Lars grasps the chicken by the legs, holds it over his head, hurls
himself
off the cliff and disappears down and down until he hits a rock and
breaks
his spine.

Once more Ole shakes his head. "First der was Sven with his budgie
jumping, den Knute parrotshooting ... and now Lars, hengliding ..."


Dats all. Dere ain't no more!


(sent to me by a Norwegian neighbor)
 
8. If a pig loses its voice, is it disgruntled?


Great one, what I have always wondered is why the dictionary doesnt include the word "gruntled", obviosly it must exists as disgruntled is in there and that is just gruntled witha prefix. I make a point of using gruntled in everyday conversation. It means exactly the oposit of disgruntled. Imagin you shark a Neem handled Krembit by Bura for 20 bucks and it arives the next day by courier, when you open it you feel gruntled.
Gord
 
Do you know why Baptists never make love standing up?
(They're afraid someone will think they're dancing.)

How many Californians does it take to screw in a ligntbulb?
(None. Californians don't screw in lightbulbs. Californians screw in hot tubs.)

How many Jewish Grandmothers does it take to screw in a light bulb?
(None. I'll just sit here. All alone. In the dark.)

Old UT joke about Texas A&M:
Do you know why the Texas Aggie stapled his balls together?
(He overheard someone say, "If you can't lick em, join em".)

Local joke from Los Alamos, NM:
What's the difference between Los Alamos National Laboratory and Jurassic Park?
(One's an expensive playground for dinosaurs and the other's a movie by Steven Spielberg.)

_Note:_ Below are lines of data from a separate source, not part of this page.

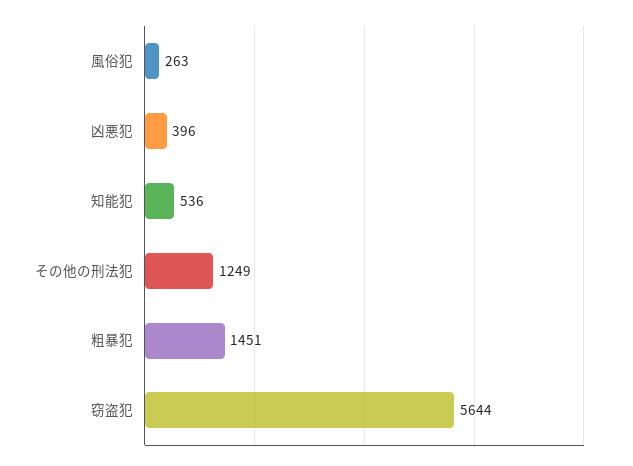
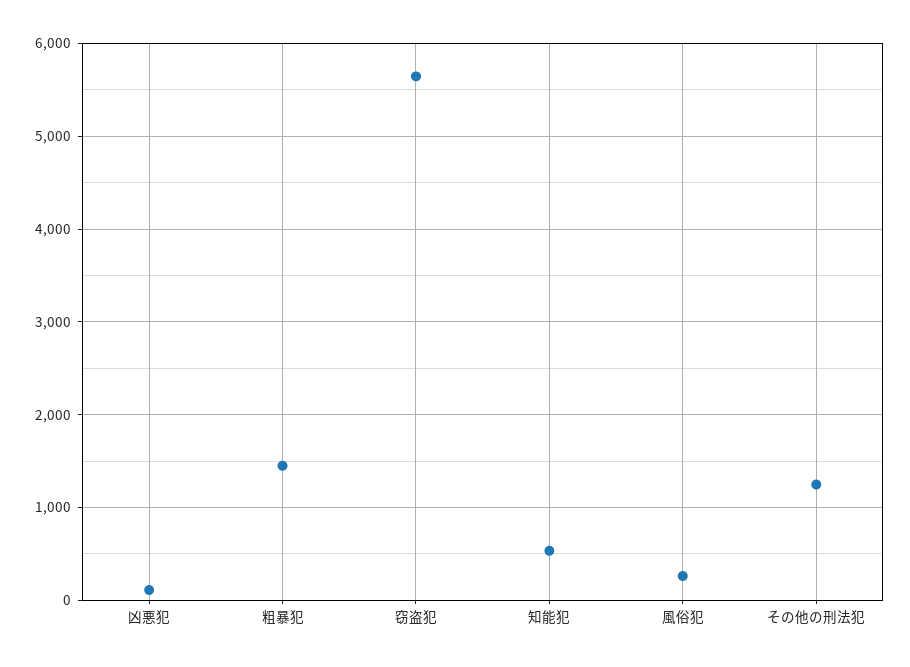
  {
    "風俗犯": 263,
-   "凶悪犯": 396,
+   "凶悪犯": 100,
    "知能犯": 536,
    "その他の刑法犯": 1249,
    "粗暴犯": 1451,
    "窃盗犯": 5644
  }

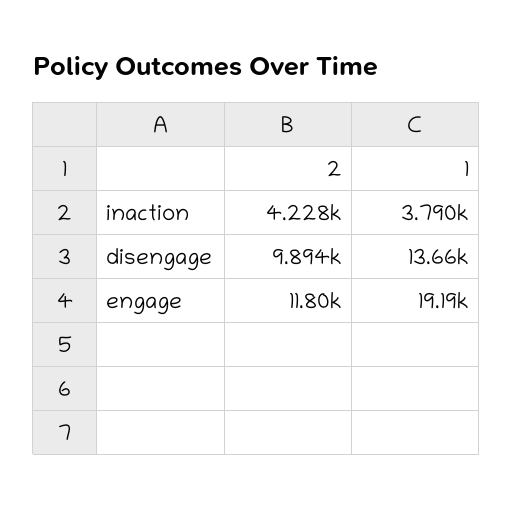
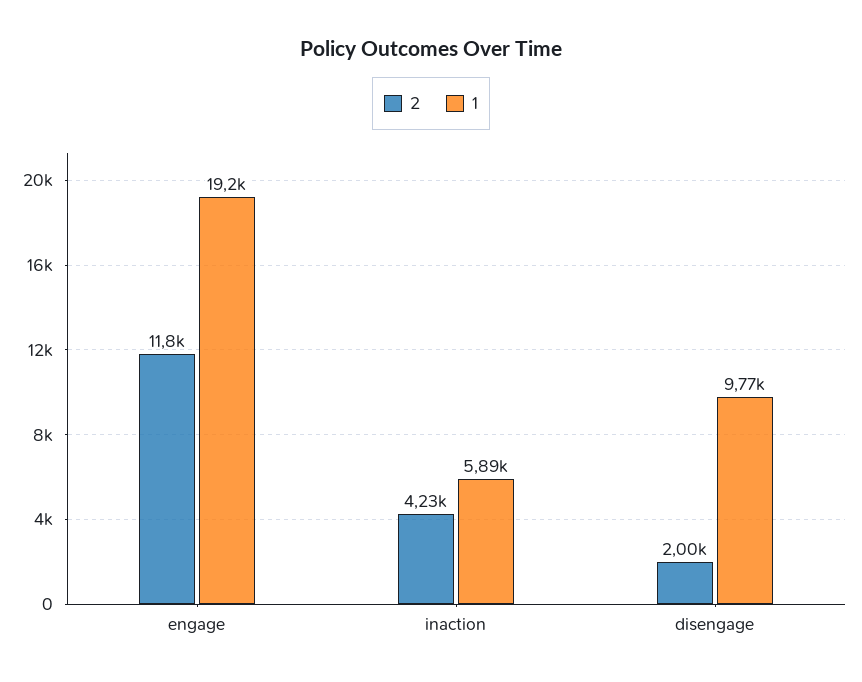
  {
    "2": {
      "inaction": 4228,
-     "disengage": 9894,
+     "disengage": 2000,
      "engage": 11800
    },
    "1": {
-     "inaction": 3790,
+     "inaction": 5890,
-     "disengage": 13660,
+     "disengage": 9770,
      "engage": 19190
    }
  }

An elementary school teacher is telling her teacher friends about the time she caught a group of little boys trying to see who could pee the highest on the bathroom wall. "What did you do?" they asked. "Well I just hit the ceiling," she replied.

First bumper sticker I saw as a native Texan moving to New Mexico:
"If God had intended for Texans to ski he would have made bullshit white."
Hmm.....welcome to our state.


I realize some of these jokes are really not politically correct. My apologies to anyone who may have been offended.